Le porte-parole s’en est pris aussi au Haut-commissariat aux réfugiés de l’ONU (HCR), l’accusant d’implication dans des "activités illégales" qui seront, selon lui, sanctionnées par le ministère des Affaires étrangères. Une source au sein de l’agence onusienne assure cependant à InfoMigrants que les activités du HCR continuent.
Toutes les ONG sont accusées de "trafic" de migrants et de "blanchiment d’argent" sous couvert d’action humanitaire, a estimé Salem Gheith.
"Campagne de répression contre les ONG internationales"
Peu avant, avait filtré une lettre d’ambassadeurs principalement européens et d’un représentant de l’ONU, obtenue par l’AFP, dénonçant "une campagne de répression contre les ONG internationales et les travailleurs humanitaires".
Dans leur lettre datée du 27 mars et adressée au ministre libyen des Affaires étrangères, 17 ambassadeurs, notamment de France, Grande-Bretagne, Espagne, Italie, Union européenne, dénoncent la convocation "d’au moins 18 membres du personnel" d’ONG. (...)
Le document faisait état d’interrogatoires d’employés locaux d’au moins six ONG, certains privés de passeports, d’autres forcés à démissionner.

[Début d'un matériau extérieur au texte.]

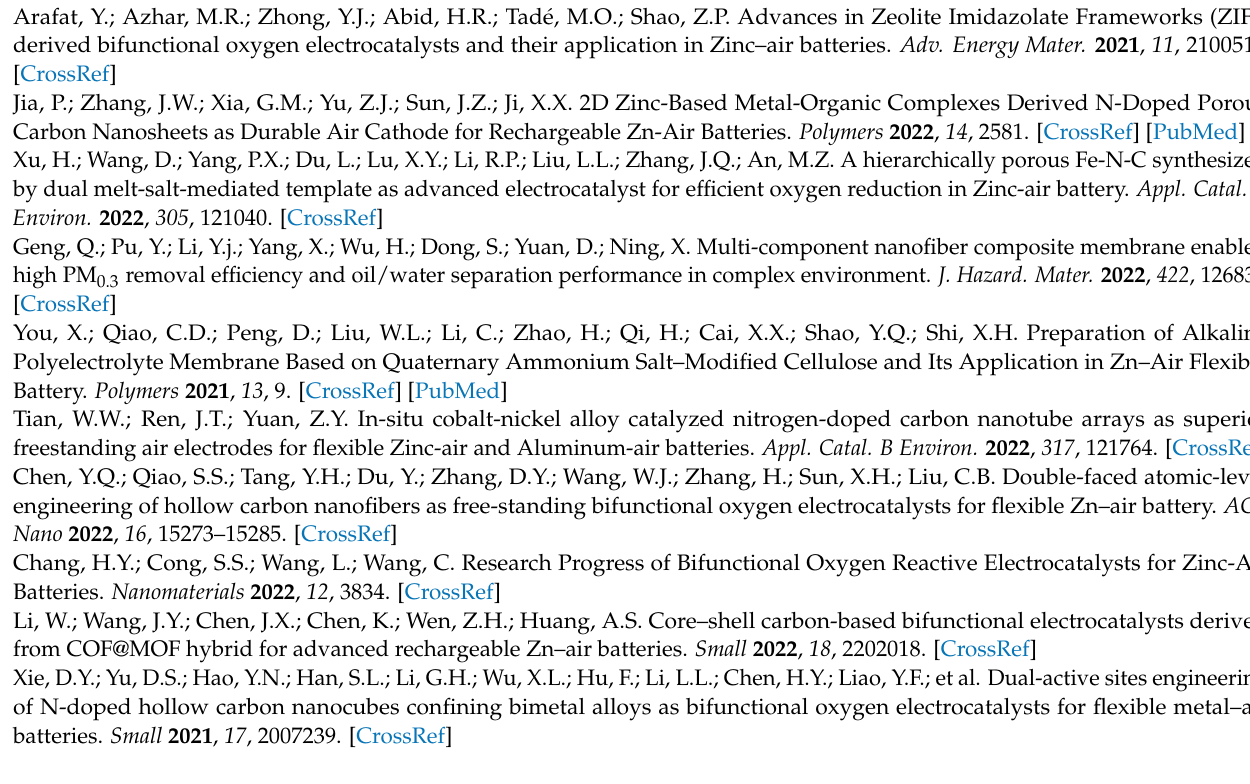
700, (b) CC/Co@NC/Co x (OH) y -700, (c) CC/Co@NC/Fe x (OH) y -700, (d) CC/CoFe-LDH-700 and (e) CC/Co@NC at different scan rates in the non-Faradaic potential; Figure S7: CV curves of CC/Co@NC/CoFe-LDH-700 in N 2 - and O 2 - saturated 0.1 M KOH at a scan rate of 50 mV · s − 1 ; Figure S8: ORR polarization curves of CC/Zn, Co-MOF and CC/Co-MOF derived catalysts at a rotation speed of 1600 rpm; Figure S9: ORR polarization curves of CC/Co@NC/CoFe-LDH under different electrodeposition times at a rotation speed of 1600 rpm; Table S1: Comparison of the specific surface area of the CC/Co@NC/CoFe-LDH -700 with previously reported electrocatalysts; Table S2: Comparison of η 50 between CC/Co@NC/CoFe-LDH-700 and other recently reported OER electro- catalysts; Table S3: Comparison of the ORR catalytic activity of the CC/Co@NC/CoFe-LDH-700 with previously reported electrocatalysts; Table S4: Comparison of the performance of liquid ZABs based on different air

Certains ont dû "signer des engagements à ne plus jamais travailler pour une ONG internationale", affirment-ils.
Selon la source proche du dossier, le personnel étranger des ONG fermées a été prié de quitter le territoire ou de ne plus y revenir s’il se trouvait hors du pays pour les congés de fin de ramadan.
Inquiétudes des ONG
Il y a souvent eu des tensions entre les autorités libyennes et les organisations internationales mais, après une période d’arrêt de l’octroi de visas aux humanitaires étrangers entre juillet 2022 et décembre 2023, tout se passait "bien" en 2024, indique la même source.
Dans leur lettre, les diplomates ont demandé aux autorités libyennes de permettre aux ONG "de rouvrir leurs bureaux et de redémarrer leurs opérations humanitaires dès que possible". (...)
Les diplomates se sont dits "très inquiets de l’impact" de la suspension des activités sur les soins de santé de base, soulignant que des cliniques privées collaborant avec les organisations ont été l’objet "d’enquêtes et/ou arrestations".
La Libye peine à se relever d’une décennie de chaos et divisions entre des groupes armés très actifs à Tripoli, et deux camps rivaux se partagent le pays depuis la chute du dictateur Kadhafi en 2011.
Plusieurs rapports de l’ONU ou d’organisations internationales ont dénoncé ces derniers mois des arrestations arbitraires de journalistes, avocats, magistrats et opposants et des exactions contre des migrants, avec la découverte de fosses communes.
Des défenseurs des droits humains accusent l’ASI et son chef, le très influent Lotfi al-Harari, d’interpellations menées sous la forme d’enlèvements en pleine rue, de disparitions puis de réapparitions avec des aveux extorqués.